Meet my BFF… my Breast Feeding Fanatic.
Reid will be 18 months old next week, and he’s still firmly attached to my boobies.
(That’s 1.5 years for those who don’t speak mom-ish; I know, we’re insufferable with our measurement of baby’s age by months, no?)
Please don’t assume I’m one of those women who believes exclusive breast milk is best until the child is 4 years old, because Reid does eat table food (he loves fruit and pasta) and drinks homo milk, juice and water. But, he also loves a good cuddle with mommy, and asks for breast milk about 10 times per day.
Of course, I don’t actually give in to his demands – allotting him only about 5 minutes at the breast a handful of times. But that doesn’t stop him from trying his luck; he normally gropes at my top whenever I’m too close for too long, and although Reid hasn’t mastered speech just yet, he can clearly articulate his desire for “Neh-Neh”. And sometimes I cave; it’s just the best way to calm him down from a tantrum, get him drowsy for a nap or keep him shushed while I talk on the telephone.
Trouble is, I’m not quite sure how to wean him. And I’m not quite certain I want to.
Truthfully, I’d love for him to sleep through the night without the expectation of a warm quickie to lull him back to sleep. And, I’d be even happier if I could be away for a day and not have rock-hard boobs by the end of it. But the simple fact is, I can’t imagine not pulling him onto my lap and bringing him in close; having his warm hand on my heart as he settles in to feed. I rather enjoy the one-on-one time with him, and feel the need to protect a bonding experience I’m not willing to give up just yet.

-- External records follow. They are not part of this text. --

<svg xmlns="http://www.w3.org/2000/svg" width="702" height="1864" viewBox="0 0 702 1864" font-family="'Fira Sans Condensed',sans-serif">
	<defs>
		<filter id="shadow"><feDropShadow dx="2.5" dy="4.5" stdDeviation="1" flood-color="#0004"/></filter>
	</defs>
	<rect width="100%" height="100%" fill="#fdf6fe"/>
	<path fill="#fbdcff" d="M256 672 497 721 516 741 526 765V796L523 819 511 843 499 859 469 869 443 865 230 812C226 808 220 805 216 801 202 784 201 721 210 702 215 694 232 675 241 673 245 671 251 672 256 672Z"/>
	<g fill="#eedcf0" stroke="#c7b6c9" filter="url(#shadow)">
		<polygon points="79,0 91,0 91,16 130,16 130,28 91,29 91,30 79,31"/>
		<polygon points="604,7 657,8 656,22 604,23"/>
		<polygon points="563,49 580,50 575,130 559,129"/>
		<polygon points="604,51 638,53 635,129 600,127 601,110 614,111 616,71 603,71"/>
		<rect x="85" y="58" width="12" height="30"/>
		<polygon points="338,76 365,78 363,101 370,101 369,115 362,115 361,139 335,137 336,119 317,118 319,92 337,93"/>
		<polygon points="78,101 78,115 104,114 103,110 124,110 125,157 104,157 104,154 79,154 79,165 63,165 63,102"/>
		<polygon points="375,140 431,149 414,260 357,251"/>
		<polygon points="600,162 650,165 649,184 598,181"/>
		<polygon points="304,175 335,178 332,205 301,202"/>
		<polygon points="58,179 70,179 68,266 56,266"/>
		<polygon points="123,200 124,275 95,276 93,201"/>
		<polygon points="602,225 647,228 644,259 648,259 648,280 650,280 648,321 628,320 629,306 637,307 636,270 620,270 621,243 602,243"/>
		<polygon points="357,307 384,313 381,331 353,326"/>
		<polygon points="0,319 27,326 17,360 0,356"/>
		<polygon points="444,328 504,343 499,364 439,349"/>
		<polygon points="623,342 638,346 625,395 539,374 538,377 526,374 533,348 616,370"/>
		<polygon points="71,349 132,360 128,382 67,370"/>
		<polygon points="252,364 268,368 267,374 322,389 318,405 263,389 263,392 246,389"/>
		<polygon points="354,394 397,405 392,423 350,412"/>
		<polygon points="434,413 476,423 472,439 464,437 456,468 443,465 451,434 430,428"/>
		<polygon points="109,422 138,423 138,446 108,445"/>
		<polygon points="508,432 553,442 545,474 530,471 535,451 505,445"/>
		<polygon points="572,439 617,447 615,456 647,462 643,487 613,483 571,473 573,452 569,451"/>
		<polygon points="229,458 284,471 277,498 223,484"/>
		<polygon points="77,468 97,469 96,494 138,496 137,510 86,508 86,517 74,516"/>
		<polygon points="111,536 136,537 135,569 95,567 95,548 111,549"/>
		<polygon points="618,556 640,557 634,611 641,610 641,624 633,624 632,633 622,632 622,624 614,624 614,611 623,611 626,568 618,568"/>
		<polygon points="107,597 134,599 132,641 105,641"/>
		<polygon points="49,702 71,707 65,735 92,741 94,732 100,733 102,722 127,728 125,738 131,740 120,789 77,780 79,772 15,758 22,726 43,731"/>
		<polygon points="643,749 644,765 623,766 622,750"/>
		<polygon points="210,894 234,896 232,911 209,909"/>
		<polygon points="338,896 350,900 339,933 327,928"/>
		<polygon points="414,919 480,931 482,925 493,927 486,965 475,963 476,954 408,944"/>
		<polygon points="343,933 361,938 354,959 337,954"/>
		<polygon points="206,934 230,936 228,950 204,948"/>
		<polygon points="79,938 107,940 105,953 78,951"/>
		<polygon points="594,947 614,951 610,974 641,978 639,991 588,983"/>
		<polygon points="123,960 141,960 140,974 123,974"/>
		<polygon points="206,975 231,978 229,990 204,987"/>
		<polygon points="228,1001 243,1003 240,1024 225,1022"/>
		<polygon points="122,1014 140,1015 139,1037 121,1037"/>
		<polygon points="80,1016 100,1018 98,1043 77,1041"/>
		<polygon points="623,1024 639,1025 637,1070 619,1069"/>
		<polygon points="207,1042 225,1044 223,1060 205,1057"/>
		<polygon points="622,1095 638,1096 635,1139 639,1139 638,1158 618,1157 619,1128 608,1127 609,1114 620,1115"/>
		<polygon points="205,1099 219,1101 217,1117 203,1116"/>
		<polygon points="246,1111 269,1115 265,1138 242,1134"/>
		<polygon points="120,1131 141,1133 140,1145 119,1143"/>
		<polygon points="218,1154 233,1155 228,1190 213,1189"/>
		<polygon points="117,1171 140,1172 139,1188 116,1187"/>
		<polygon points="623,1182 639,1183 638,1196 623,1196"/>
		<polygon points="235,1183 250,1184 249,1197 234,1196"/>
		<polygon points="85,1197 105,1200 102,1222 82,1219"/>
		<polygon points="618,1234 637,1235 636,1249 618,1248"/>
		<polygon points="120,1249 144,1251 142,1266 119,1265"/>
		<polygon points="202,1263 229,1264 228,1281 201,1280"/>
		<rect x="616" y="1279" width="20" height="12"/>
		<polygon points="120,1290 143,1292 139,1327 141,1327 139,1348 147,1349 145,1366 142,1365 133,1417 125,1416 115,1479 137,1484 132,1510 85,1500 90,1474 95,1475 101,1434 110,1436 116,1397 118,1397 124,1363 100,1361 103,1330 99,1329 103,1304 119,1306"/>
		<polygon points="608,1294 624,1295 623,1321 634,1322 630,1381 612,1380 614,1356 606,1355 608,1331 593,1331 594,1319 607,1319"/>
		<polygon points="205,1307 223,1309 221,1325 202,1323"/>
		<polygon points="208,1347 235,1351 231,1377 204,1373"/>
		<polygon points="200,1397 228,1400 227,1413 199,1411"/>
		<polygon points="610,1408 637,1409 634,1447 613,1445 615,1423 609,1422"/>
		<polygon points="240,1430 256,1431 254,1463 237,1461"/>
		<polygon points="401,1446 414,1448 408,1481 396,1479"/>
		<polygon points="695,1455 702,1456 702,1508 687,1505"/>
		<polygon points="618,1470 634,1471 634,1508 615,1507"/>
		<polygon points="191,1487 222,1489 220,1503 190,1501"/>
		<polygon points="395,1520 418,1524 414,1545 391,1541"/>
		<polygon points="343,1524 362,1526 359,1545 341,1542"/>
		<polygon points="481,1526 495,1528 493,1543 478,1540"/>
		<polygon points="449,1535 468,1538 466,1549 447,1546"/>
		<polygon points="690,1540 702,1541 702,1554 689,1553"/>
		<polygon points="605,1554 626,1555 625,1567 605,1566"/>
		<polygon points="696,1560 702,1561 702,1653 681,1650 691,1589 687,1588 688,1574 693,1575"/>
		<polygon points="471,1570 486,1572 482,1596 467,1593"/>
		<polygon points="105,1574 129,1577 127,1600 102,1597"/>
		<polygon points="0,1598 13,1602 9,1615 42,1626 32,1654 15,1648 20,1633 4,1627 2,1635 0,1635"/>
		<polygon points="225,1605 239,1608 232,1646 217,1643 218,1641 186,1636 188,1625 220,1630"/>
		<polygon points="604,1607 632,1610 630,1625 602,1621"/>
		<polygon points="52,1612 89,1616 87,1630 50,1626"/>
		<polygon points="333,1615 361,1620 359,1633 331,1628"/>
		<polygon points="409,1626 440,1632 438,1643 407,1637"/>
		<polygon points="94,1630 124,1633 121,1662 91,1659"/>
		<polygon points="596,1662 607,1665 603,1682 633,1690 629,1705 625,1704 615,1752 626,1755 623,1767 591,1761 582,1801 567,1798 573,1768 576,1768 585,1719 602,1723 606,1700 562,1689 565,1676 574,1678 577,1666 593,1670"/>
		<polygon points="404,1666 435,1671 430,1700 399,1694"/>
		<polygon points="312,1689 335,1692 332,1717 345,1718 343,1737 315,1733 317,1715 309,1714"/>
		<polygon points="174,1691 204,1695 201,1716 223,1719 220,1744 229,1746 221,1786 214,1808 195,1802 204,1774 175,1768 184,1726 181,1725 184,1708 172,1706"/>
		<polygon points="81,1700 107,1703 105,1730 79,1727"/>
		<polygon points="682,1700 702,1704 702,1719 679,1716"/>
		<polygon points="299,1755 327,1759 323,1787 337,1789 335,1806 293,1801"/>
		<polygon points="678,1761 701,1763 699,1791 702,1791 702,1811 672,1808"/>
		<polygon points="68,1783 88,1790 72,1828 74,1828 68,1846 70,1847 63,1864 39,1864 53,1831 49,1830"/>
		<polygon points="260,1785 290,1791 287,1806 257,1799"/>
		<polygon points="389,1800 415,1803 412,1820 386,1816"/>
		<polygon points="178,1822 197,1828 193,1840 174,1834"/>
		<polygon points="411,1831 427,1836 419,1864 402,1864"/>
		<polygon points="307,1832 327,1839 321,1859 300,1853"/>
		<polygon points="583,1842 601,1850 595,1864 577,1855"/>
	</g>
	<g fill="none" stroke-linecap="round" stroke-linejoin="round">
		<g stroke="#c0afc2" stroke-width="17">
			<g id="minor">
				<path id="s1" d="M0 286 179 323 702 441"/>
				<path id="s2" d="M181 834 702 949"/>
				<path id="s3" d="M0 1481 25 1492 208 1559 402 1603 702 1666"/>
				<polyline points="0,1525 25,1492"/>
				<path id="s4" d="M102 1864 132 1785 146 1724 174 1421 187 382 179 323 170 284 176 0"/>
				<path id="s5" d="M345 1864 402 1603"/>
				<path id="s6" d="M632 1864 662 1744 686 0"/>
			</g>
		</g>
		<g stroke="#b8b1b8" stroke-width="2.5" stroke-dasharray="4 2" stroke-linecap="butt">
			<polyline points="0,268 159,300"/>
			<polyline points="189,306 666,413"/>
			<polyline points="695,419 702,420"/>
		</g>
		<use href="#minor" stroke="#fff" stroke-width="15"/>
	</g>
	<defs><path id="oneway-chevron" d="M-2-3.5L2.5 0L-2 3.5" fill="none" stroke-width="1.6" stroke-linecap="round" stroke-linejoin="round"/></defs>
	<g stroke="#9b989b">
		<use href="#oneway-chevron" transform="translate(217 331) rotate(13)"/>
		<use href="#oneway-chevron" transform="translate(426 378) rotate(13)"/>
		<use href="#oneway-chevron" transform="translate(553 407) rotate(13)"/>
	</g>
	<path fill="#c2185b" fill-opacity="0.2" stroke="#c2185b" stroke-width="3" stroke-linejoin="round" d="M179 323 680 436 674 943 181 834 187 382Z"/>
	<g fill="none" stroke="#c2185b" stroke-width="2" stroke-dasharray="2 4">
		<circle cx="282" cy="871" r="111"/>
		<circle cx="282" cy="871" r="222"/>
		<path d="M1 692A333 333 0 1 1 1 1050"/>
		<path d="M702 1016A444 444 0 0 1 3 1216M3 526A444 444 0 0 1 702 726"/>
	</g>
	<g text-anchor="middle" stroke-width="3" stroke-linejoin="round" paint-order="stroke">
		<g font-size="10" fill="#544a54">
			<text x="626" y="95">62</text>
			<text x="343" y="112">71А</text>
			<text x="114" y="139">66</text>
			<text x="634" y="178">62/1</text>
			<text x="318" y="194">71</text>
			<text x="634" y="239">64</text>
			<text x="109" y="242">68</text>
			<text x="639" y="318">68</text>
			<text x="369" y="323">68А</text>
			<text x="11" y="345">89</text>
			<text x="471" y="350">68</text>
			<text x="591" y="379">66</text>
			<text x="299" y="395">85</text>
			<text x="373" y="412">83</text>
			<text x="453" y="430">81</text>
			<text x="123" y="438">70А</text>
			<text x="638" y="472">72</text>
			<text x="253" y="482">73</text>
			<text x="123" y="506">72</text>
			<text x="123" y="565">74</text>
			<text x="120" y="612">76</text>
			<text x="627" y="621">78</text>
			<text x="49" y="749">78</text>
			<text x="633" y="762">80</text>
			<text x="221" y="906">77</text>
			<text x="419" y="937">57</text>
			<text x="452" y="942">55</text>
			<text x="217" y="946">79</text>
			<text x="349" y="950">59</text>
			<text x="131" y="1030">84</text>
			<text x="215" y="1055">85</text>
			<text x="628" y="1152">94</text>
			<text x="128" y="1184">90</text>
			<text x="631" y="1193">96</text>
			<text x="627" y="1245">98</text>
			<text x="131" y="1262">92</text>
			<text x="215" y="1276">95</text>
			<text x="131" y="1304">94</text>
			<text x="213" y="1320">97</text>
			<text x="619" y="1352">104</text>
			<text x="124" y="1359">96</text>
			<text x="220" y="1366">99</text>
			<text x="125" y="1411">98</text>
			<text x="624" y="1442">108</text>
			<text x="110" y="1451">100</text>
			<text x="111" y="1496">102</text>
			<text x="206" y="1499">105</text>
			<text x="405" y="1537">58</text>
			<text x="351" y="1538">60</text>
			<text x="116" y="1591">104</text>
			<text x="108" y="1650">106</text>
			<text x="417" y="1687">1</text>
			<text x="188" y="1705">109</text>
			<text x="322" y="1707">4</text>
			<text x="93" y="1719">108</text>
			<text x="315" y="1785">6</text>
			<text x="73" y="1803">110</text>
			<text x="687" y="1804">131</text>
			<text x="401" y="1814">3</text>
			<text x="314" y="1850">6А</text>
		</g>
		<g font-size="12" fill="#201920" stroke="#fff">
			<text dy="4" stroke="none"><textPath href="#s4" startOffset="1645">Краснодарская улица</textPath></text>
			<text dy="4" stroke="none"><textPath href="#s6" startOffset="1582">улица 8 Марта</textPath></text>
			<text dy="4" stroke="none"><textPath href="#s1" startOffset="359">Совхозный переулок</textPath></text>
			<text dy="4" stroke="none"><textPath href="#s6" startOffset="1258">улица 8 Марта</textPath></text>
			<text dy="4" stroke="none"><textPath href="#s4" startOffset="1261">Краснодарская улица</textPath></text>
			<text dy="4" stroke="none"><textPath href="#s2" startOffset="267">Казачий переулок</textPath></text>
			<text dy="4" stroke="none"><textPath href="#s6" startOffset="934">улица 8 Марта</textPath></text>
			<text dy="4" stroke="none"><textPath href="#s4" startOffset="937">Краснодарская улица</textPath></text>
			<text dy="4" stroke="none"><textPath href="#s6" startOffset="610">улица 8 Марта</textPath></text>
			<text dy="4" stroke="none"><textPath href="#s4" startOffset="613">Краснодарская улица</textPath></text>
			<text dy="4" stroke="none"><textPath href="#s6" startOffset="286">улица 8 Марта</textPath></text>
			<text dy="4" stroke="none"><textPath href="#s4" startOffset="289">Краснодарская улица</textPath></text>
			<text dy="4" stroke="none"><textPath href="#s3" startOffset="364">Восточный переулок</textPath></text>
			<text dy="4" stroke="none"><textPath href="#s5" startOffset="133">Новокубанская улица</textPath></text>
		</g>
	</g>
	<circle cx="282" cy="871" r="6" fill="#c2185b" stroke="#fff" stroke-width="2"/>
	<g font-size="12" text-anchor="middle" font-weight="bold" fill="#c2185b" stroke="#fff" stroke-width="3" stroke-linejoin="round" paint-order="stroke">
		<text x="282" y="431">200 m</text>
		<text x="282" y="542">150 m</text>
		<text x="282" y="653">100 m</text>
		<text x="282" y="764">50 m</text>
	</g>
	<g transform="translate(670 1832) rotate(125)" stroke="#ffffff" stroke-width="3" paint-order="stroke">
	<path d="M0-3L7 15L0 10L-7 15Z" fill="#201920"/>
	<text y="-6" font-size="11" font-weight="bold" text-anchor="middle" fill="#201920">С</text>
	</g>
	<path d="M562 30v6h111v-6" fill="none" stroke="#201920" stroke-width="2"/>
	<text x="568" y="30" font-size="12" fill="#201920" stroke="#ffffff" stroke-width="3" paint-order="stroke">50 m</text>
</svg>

My continued relationship with my BFF is met with mixed reactions.
“Good for you. I breastfed my little one until she was two.”
“You know you need to stop, right? He’s old enough.”
“Are you still f%#king breast feeding???”
“That’s awesome. I plan on breast feeding for as long as possible.”
I’m not too concerned with what others say. Depending on my mood, I’ll wholeheartedly agree with them (“I know! I’m sick of it already! He needs to be weaned…”) or just shrug my shoulders and go about my day. I know that the decisions I make will be best for Reid and me, and it’s sometimes hard for onlookers – even friends and family – to appreciate that. But it’s not a big deal –
After all, nobody comes between a girl and her BFF.